Einen ordentlichen Knall gab es gestern nach US-Börsenschluss beim Facebook-Mutterkonzern Meta Platform. Denn der Konzern verfehlte mit den vorgelegten Quartalszahlen die Erwartungen der Analysten deutlich und stellt für die kommenden Monate nur noch wenig (bis gar kein) Wachstum in Aussicht. Die Anleger reagierten geschockt und die Aktien brachen nachbörslich kräftig ein.

Zwar konnte Meta den Konzernumsatz im letzten Quartal noch um rund 20 Prozent auf 33,7 Milliarden US-Dollar steigern, allerdings ging der Quartalsgewinn um acht Prozent auf 10,3 Milliarden US-Dollar zurück. Beide Werte lagen deutlich untern den Markterwartungen.

Hauptverantwortlich für die schwächer als erwartet ausgefallenen Zahlen dürfte die für Facebook bislang sehr neue Situation sein, dass im Berichtsquartal kaum neue Nutzer dazugewonnen werden konnten. Die Zahl der Nutzer, die mindestens einmal täglich bei Facebook vorbeischauen, war im letzten Quartal sogar rückläufig und sank von 1,93 auf 1,929 Milliarden. Zum Vergleich: Im Vorquartal konnte die Zahl der täglich aktiven Nutzer noch um rund 22 Millionen gesteigert werden.
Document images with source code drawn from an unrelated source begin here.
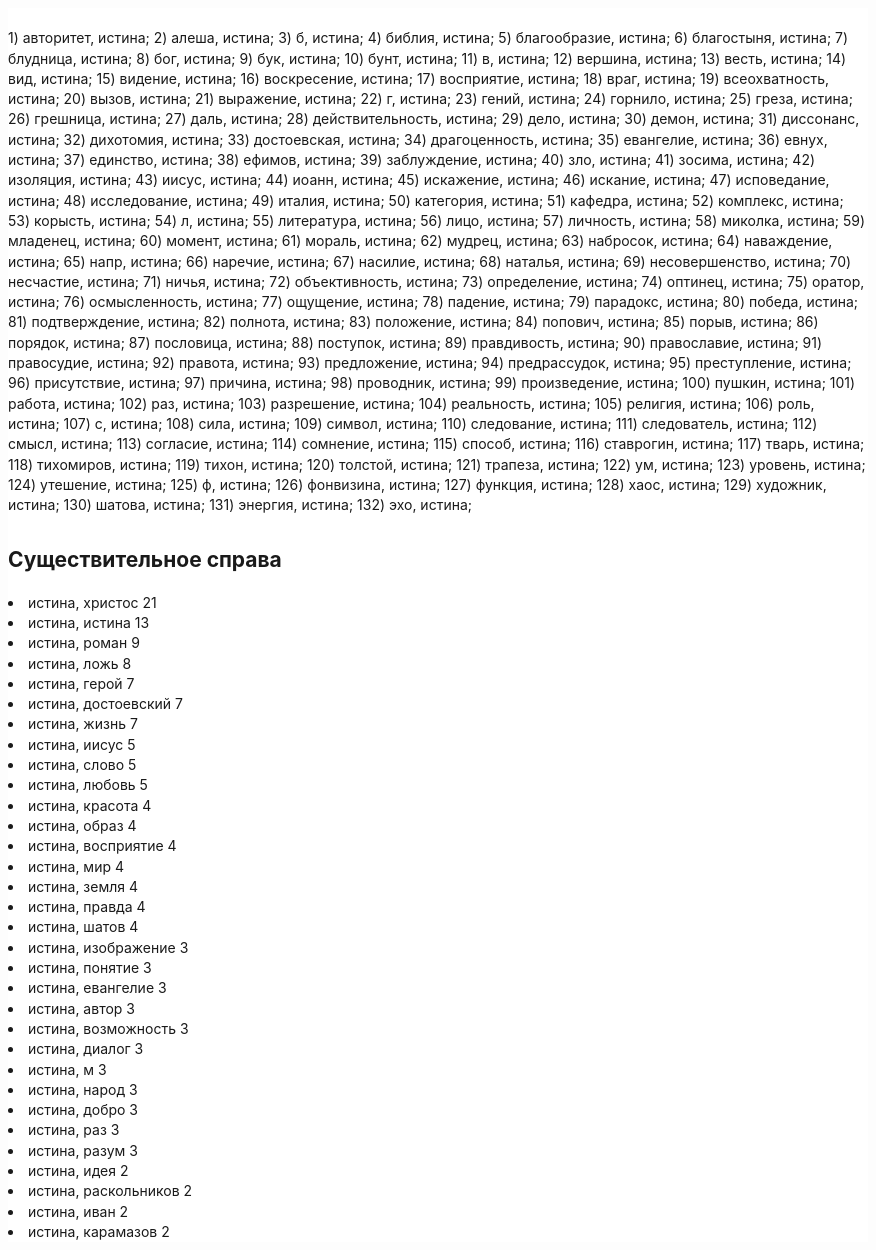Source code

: <br>1) авторитет, истина; 2) алеша, истина; 3) б, истина; 4) библия, истина; 5) благообразие, истина; 6) благостыня, истина; 7) блудница, истина; 8) бог, истина; 9) бук, истина; 10) бунт, истина; 11) в, истина; 12) вершина, истина; 13) весть, истина; 14) вид, истина; 15) видение, истина; 16) воскресение, истина; 17) восприятие, истина; 18) враг, истина; 19) всеохватность, истина; 20) вызов, истина; 21) выражение, истина; 22) г, истина; 23) гений, истина; 24) горнило, истина; 25) греза, истина; 26) грешница, истина; 27) даль, истина; 28) действительность, истина; 29) дело, истина; 30) демон, истина; 31) диссонанс, истина; 32) дихотомия, истина; 33) достоевская, истина; 34) драгоценность, истина; 35) евангелие, истина; 36) евнух, истина; 37) единство, истина; 38) ефимов, истина; 39) заблуждение, истина; 40) зло, истина; 41) зосима, истина; 42) изоляция, истина; 43) иисус, истина; 44) иоанн, истина; 45) искажение, истина; 46) искание, истина; 47) исповедание, истина; 48) исследование, истина; 49) италия, истина; 50) категория, истина; 51) кафедра, истина; 52) комплекс, истина; 53) корысть, истина; 54) л, истина; 55) литература, истина; 56) лицо, истина; 57) личность, истина; 58) миколка, истина; 59) младенец, истина; 60) момент, истина; 61) мораль, истина; 62) мудрец, истина; 63) набросок, истина; 64) наваждение, истина; 65) напр, истина; 66) наречие, истина; 67) насилие, истина; 68) наталья, истина; 69) несовершенство, истина; 70) несчастие, истина; 71) ничья, истина; 72) объективность, истина; 73) определение, истина; 74) оптинец, истина; 75) оратор, истина; 76) осмысленность, истина; 77) ощущение, истина; 78) падение, истина; 79) парадокс, истина; 80) победа, истина; 81) подтверждение, истина; 82) полнота, истина; 83) положение, истина; 84) попович, истина; 85) порыв, истина; 86) порядок, истина; 87) пословица, истина; 88) поступок, истина; 89) правдивость, истина; 90) православие, истина; 91) правосудие, истина; 92) правота, истина; 93) предложение, истина; 94) предрассудок, истина; 95) преступление, истина; 96) присутствие, истина; 97) причина, истина; 98) проводник, истина; 99) произведение, истина; 100) пушкин, истина; 101) работа, истина; 102) раз, истина; 103) разрешение, истина; 104) реальность, истина; 105) религия, истина; 106) роль, истина; 107) с, истина; 108) сила, истина; 109) символ, истина; 110) следование, истина; 111) следователь, истина; 112) смысл, истина; 113) согласие, истина; 114) сомнение, истина; 115) способ, истина; 116) ставрогин, истина; 117) тварь, истина; 118) тихомиров, истина; 119) тихон, истина; 120) толстой, истина; 121) трапеза, истина; 122) ум, истина; 123) уровень, истина; 124) утешение, истина; 125) ф, истина; 126) фонвизина, истина; 127) функция, истина; 128) хаос, истина; 129) художник, истина; 130) шатова, истина; 131) энергия, истина; 132) эхо, истина; 

## Существительное справа
<li>истина, христос 21</li>
<li>истина, истина 13</li>
<li>истина, роман 9</li>
<li>истина, ложь 8</li>
<li>истина, герой 7</li>
<li>истина, достоевский 7</li>
<li>истина, жизнь 7</li>
<li>истина, иисус 5</li>
<li>истина, слово 5</li>
<li>истина, любовь 5</li>
<li>истина, красота 4</li>
<li>истина, образ 4</li>
<li>истина, восприятие 4</li>
<li>истина, мир 4</li>
<li>истина, земля 4</li>
<li>истина, правда 4</li>
<li>истина, шатов 4</li>
<li>истина, изображение 3</li>
<li>истина, понятие 3</li>
<li>истина, евангелие 3</li>
<li>истина, автор 3</li>
<li>истина, возможность 3</li>
<li>истина, диалог 3</li>
<li>истина, м 3</li>
<li>истина, народ 3</li>
<li>истина, добро 3</li>
<li>истина, раз 3</li>
<li>истина, разум 3</li>
<li>истина, идея 2</li>
<li>истина, раскольников 2</li>
<li>истина, иван 2</li>
<li>истина, карамазов 2</li>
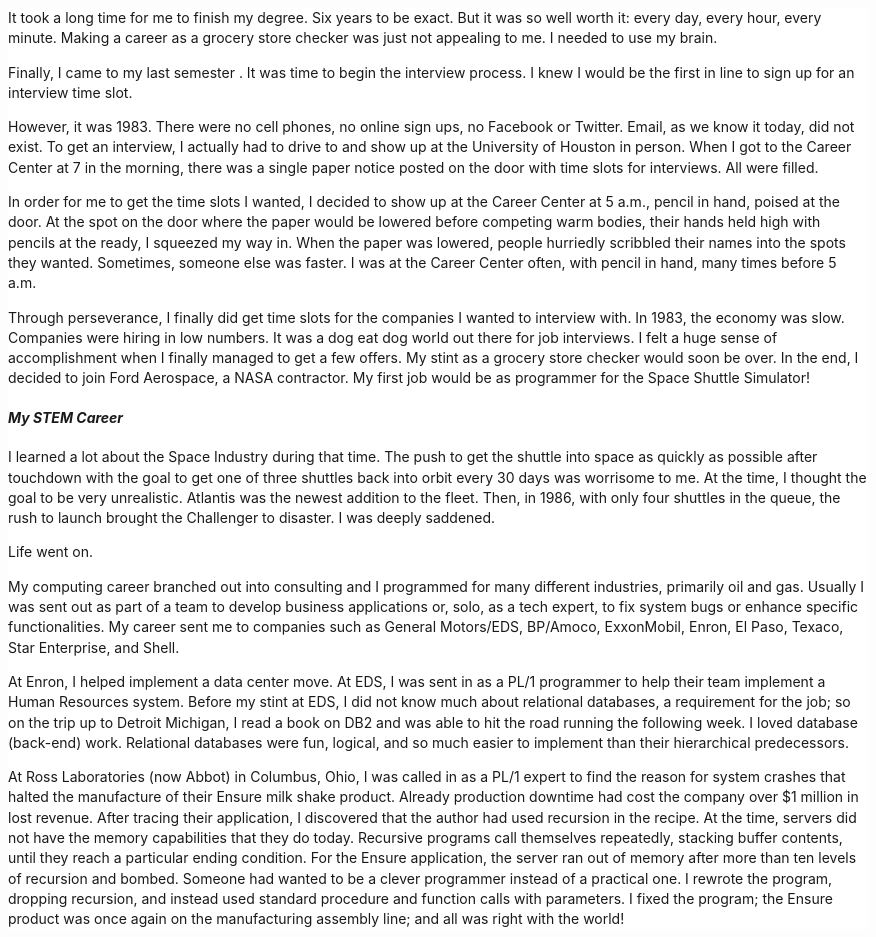 It took a long time for me to finish my degree. Six years to be exact. But it was so well worth it: every day, every hour, every minute. Making a career as a grocery store checker was just not appealing to me. I needed to use my brain.

Finally, I came to my last semester . It was time to begin the interview process. I knew I would be the first in line to sign up for an interview time slot.

However, it was 1983\. There were no cell phones, no online sign ups, no Facebook or Twitter. Email, as we know it today, did not exist. To get an interview, I actually had to drive to and show up at the University of Houston in person. When I got to the Career Center at 7 in the morning, there was a single paper notice posted on the door with time slots for interviews. All were filled.

In order for me to get the time slots I wanted, I decided to show up at the Career Center at 5 a.m., pencil in hand, poised at the door. At the spot on the door where the paper would be lowered before competing warm bodies, their hands held high with pencils at the ready, I squeezed my way in. When the paper was lowered, people hurriedly scribbled their names into the spots they wanted. Sometimes, someone else was faster. I was at the Career Center often, with pencil in hand, many times before 5 a.m.

Through perseverance, I finally did get time slots for the companies I wanted to interview with. In 1983, the economy was slow. Companies were hiring in low numbers. It was a dog eat dog world out there for job interviews. I felt a huge sense of accomplishment when I finally managed to get a few offers. My stint as a grocery store checker would soon be over. In the end, I decided to join Ford Aerospace, a NASA contractor. My first job would be as programmer for the Space Shuttle Simulator!

#### **_My STEM Career_**

I learned a lot about the Space Industry during that time. The push to get the shuttle into space as quickly as possible after touchdown with the goal to get one of three shuttles back into orbit every 30 days was worrisome to me. At the time, I thought the goal to be very unrealistic. Atlantis was the newest addition to the fleet. Then, in 1986, with only four shuttles in the queue, the rush to launch brought the Challenger to disaster. I was deeply saddened.

Life went on.

My computing career branched out into consulting and I programmed for many different industries, primarily oil and gas. Usually I was sent out as part of a team to develop business applications or, solo, as a tech expert, to fix system bugs or enhance specific functionalities. My career sent me to companies such as General Motors/EDS, BP/Amoco, ExxonMobil, Enron, El Paso, Texaco, Star Enterprise, and Shell.

At Enron, I helped implement a data center move. At EDS, I was sent in as a PL/1 programmer to help their team implement a Human Resources system. Before my stint at EDS, I did not know much about relational databases, a requirement for the job; so on the trip up to Detroit Michigan, I read a book on DB2 and was able to hit the road running the following week. I loved database (back-end) work. Relational databases were fun, logical, and so much easier to implement than their hierarchical predecessors.

At Ross Laboratories (now Abbot) in Columbus, Ohio, I was called in as a PL/1 expert to find the reason for system crashes that halted the manufacture of their Ensure milk shake product. Already production downtime had cost the company over $1 million in lost revenue. After tracing their application, I discovered that the author had used recursion in the recipe. At the time, servers did not have the memory capabilities that they do today. Recursive programs call themselves repeatedly, stacking buffer contents, until they reach a particular ending condition. For the Ensure application, the server ran out of memory after more than ten levels of recursion and bombed. Someone had wanted to be a clever programmer instead of a practical one. I rewrote the program, dropping recursion, and instead used standard procedure and function calls with parameters. I fixed the program; the Ensure product was once again on the manufacturing assembly line; and all was right with the world!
Die meisten Analysten hatten deshalb auch mit einer weiteren Steigerung auf bis zu 1,95 Milliarden täglich aktive Nutzer gerechnet. 

Mit 50 Millionen auf 2,82 Milliarden fiel bei Meta auch das Wachstum der Nutzer, die täglich mindestens eine der Apps des Konzerns – also auch WhatsApp und Instagram – nutzen, deutlich niedriger als erwartet aus. 

Je weniger Nutzer aber auf den Plattformen des Konzerns aktiv sind, desto weniger zielgerichtete Werbung kann Meta ausliefern, die immer noch mit Abstand grösste Einnahmequelle des Konzerns.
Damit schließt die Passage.